Every line below that holds the word "right" counts once; please tally them and give only the total.
*** SOURCE DATA Section Begins ***
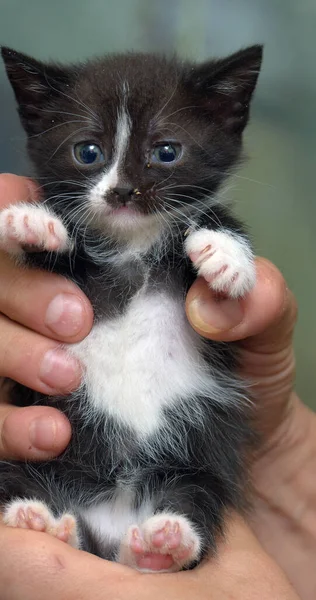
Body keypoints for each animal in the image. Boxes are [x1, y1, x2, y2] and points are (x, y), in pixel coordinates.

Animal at [0, 45, 262, 572]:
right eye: (88, 152)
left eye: (166, 152)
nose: (121, 192)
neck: (132, 244)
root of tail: (114, 519)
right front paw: (32, 223)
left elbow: (218, 225)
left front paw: (225, 257)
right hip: (25, 463)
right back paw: (38, 519)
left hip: (196, 462)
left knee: (193, 496)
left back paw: (165, 544)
*** SOURCE DATA Section Ends ***
-- TASK SOLUTION --
4